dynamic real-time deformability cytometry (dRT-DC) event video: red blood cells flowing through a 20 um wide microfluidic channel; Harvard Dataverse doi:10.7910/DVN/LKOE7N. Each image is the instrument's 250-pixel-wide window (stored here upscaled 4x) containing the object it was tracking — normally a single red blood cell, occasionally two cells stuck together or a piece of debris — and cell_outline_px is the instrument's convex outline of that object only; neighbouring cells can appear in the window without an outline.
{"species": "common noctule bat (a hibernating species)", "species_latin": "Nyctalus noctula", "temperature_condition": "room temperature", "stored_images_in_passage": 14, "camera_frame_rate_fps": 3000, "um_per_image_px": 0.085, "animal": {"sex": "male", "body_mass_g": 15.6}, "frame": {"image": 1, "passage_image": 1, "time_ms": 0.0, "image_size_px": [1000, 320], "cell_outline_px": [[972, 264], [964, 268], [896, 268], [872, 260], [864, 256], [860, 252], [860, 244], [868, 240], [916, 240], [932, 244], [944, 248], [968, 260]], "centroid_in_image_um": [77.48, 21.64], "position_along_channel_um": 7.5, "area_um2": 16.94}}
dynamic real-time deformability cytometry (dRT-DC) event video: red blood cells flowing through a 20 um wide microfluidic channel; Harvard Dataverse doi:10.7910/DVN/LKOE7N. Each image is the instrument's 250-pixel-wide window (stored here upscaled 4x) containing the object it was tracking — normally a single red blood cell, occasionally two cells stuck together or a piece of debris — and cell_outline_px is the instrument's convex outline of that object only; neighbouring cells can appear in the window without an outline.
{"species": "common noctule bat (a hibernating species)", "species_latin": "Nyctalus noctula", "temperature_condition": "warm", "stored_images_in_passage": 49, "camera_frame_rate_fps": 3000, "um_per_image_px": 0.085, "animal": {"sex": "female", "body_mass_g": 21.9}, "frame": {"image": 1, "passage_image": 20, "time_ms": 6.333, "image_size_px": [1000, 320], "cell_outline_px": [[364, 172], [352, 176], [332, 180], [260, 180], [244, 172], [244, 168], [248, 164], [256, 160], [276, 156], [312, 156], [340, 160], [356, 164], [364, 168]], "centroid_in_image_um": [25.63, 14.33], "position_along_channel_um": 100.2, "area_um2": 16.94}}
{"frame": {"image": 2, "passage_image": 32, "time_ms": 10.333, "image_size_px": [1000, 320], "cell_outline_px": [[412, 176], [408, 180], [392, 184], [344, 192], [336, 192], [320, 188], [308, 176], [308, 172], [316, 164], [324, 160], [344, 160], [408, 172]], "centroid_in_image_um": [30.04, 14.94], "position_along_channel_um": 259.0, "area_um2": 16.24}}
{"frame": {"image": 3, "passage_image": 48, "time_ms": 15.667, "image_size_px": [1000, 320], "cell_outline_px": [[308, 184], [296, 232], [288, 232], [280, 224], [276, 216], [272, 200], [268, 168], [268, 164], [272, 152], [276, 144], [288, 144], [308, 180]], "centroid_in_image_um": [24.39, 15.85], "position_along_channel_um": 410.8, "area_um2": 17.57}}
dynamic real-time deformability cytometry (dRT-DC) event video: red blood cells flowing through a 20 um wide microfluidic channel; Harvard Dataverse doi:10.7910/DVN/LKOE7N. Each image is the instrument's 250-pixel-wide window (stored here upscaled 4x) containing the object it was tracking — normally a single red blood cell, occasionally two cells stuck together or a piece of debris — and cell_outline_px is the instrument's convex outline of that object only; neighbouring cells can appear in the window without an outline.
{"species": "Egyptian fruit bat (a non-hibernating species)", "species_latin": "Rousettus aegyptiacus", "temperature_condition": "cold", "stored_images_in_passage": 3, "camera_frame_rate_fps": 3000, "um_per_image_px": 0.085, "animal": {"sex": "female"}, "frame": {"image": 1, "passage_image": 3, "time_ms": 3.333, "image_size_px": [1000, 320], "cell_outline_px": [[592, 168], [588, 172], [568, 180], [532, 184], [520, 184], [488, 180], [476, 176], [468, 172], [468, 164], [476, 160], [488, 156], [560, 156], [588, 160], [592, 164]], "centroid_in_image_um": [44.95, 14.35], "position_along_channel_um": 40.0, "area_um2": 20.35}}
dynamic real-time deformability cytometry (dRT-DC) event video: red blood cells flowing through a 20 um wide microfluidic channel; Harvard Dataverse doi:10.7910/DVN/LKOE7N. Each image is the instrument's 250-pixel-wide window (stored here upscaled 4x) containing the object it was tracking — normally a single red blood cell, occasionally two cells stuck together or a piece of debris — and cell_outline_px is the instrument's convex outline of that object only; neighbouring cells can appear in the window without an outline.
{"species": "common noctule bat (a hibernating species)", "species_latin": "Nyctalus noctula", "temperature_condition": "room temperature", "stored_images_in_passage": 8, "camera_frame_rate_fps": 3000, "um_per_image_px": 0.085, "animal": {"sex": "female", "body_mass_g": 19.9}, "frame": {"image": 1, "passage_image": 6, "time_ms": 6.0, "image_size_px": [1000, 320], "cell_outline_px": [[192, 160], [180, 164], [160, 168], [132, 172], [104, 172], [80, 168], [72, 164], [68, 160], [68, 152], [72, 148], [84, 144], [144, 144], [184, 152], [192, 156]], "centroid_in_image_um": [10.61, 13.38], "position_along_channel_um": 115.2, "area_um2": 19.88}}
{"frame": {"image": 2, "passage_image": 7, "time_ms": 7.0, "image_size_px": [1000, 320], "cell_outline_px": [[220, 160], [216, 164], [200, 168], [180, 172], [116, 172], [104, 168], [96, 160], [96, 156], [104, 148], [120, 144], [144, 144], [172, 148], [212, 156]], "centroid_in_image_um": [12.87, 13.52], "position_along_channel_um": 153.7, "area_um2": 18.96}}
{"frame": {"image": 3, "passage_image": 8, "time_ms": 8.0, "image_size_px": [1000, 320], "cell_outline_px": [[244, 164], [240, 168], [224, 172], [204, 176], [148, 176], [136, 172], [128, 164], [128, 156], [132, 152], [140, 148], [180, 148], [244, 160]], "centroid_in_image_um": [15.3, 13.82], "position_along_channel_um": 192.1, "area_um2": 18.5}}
-- -- --
* **Exercise prompt**
Copy every record above exactly as it appears.

* **Solution for this task**
dynamic real-time deformability cytometry (dRT-DC) event video: red blood cells flowing through a 20 um wide microfluidic channel; Harvard Dataverse doi:10.7910/DVN/LKOE7N. Each image is the instrument's 250-pixel-wide window (stored here upscaled 4x) containing the object it was tracking — normally a single red blood cell, occasionally two cells stuck together or a piece of debris — and cell_outline_px is the instrument's convex outline of that object only; neighbouring cells can appear in the window without an outline.
{"species": "common noctule bat (a hibernating species)", "species_latin": "Nyctalus noctula", "temperature_condition": "room temperature", "stored_images_in_passage": 14, "camera_frame_rate_fps": 3000, "um_per_image_px": 0.085, "animal": {"sex": "male", "body_mass_g": 15.6}, "frame": {"image": 1, "passage_image": 1, "time_ms": 0.0, "image_size_px": [1000, 320], "cell_outline_px": [[972, 264], [964, 268], [896, 268], [872, 260], [864, 256], [860, 252], [860, 244], [868, 240], [916, 240], [932, 244], [944, 248], [968, 260]], "centroid_in_image_um": [77.48, 21.64], "position_along_channel_um": 7.5, "area_um2": 16.94}}
dynamic real-time deformability cytometry (dRT-DC) event video: red blood cells flowing through a 20 um wide microfluidic channel; Harvard Dataverse doi:10.7910/DVN/LKOE7N. Each image is the instrument's 250-pixel-wide window (stored here upscaled 4x) containing the object it was tracking — normally a single red blood cell, occasionally two cells stuck together or a piece of debris — and cell_outline_px is the instrument's convex outline of that object only; neighbouring cells can appear in the window without an outline.
{"species": "common noctule bat (a hibernating species)", "species_latin": "Nyctalus noctula", "temperature_condition": "warm", "stored_images_in_passage": 49, "camera_frame_rate_fps": 3000, "um_per_image_px": 0.085, "animal": {"sex": "female", "body_mass_g": 21.9}, "frame": {"image": 1, "passage_image": 20, "time_ms": 6.333, "image_size_px": [1000, 320], "cell_outline_px": [[364, 172], [352, 176], [332, 180], [260, 180], [244, 172], [244, 168], [248, 164], [256, 160], [276, 156], [312, 156], [340, 160], [356, 164], [364, 168]], "centroid_in_image_um": [25.63, 14.33], "position_along_channel_um": 100.2, "area_um2": 16.94}}
{"frame": {"image": 2, "passage_image": 32, "time_ms": 10.333, "image_size_px": [1000, 320], "cell_outline_px": [[412, 176], [408, 180], [392, 184], [344, 192], [336, 192], [320, 188], [308, 176], [308, 172], [316, 164], [324, 160], [344, 160], [408, 172]], "centroid_in_image_um": [30.04, 14.94], "position_along_channel_um": 259.0, "area_um2": 16.24}}
{"frame": {"image": 3, "passage_image": 48, "time_ms": 15.667, "image_size_px": [1000, 320], "cell_outline_px": [[308, 184], [296, 232], [288, 232], [280, 224], [276, 216], [272, 200], [268, 168], [268, 164], [272, 152], [276, 144], [288, 144], [308, 180]], "centroid_in_image_um": [24.39, 15.85], "position_along_channel_um": 410.8, "area_um2": 17.57}}
dynamic real-time deformability cytometry (dRT-DC) event video: red blood cells flowing through a 20 um wide microfluidic channel; Harvard Dataverse doi:10.7910/DVN/LKOE7N. Each image is the instrument's 250-pixel-wide window (stored here upscaled 4x) containing the object it was tracking — normally a single red blood cell, occasionally two cells stuck together or a piece of debris — and cell_outline_px is the instrument's convex outline of that object only; neighbouring cells can appear in the window without an outline.
{"species": "Egyptian fruit bat (a non-hibernating species)", "species_latin": "Rousettus aegyptiacus", "temperature_condition": "cold", "stored_images_in_passage": 3, "camera_frame_rate_fps": 3000, "um_per_image_px": 0.085, "animal": {"sex": "female"}, "frame": {"image": 1, "passage_image": 3, "time_ms": 3.333, "image_size_px": [1000, 320], "cell_outline_px": [[592, 168], [588, 172], [568, 180], [532, 184], [520, 184], [488, 180], [476, 176], [468, 172], [468, 164], [476, 160], [488, 156], [560, 156], [588, 160], [592, 164]], "centroid_in_image_um": [44.95, 14.35], "position_along_channel_um": 40.0, "area_um2": 20.35}}
dynamic real-time deformability cytometry (dRT-DC) event video: red blood cells flowing through a 20 um wide microfluidic channel; Harvard Dataverse doi:10.7910/DVN/LKOE7N. Each image is the instrument's 250-pixel-wide window (stored here upscaled 4x) containing the object it was tracking — normally a single red blood cell, occasionally two cells stuck together or a piece of debris — and cell_outline_px is the instrument's convex outline of that object only; neighbouring cells can appear in the window without an outline.
{"species": "common noctule bat (a hibernating species)", "species_latin": "Nyctalus noctula", "temperature_condition": "room temperature", "stored_images_in_passage": 8, "camera_frame_rate_fps": 3000, "um_per_image_px": 0.085, "animal": {"sex": "female", "body_mass_g": 19.9}, "frame": {"image": 1, "passage_image": 6, "time_ms": 6.0, "image_size_px": [1000, 320], "cell_outline_px": [[192, 160], [180, 164], [160, 168], [132, 172], [104, 172], [80, 168], [72, 164], [68, 160], [68, 152], [72, 148], [84, 144], [144, 144], [184, 152], [192, 156]], "centroid_in_image_um": [10.61, 13.38], "position_along_channel_um": 115.2, "area_um2": 19.88}}
{"frame": {"image": 2, "passage_image": 7, "time_ms": 7.0, "image_size_px": [1000, 320], "cell_outline_px": [[220, 160], [216, 164], [200, 168], [180, 172], [116, 172], [104, 168], [96, 160], [96, 156], [104, 148], [120, 144], [144, 144], [172, 148], [212, 156]], "centroid_in_image_um": [12.87, 13.52], "position_along_channel_um": 153.7, "area_um2": 18.96}}
{"frame": {"image": 3, "passage_image": 8, "time_ms": 8.0, "image_size_px": [1000, 320], "cell_outline_px": [[244, 164], [240, 168], [224, 172], [204, 176], [148, 176], [136, 172], [128, 164], [128, 156], [132, 152], [140, 148], [180, 148], [244, 160]], "centroid_in_image_um": [15.3, 13.82], "position_along_channel_um": 192.1, "area_um2": 18.5}}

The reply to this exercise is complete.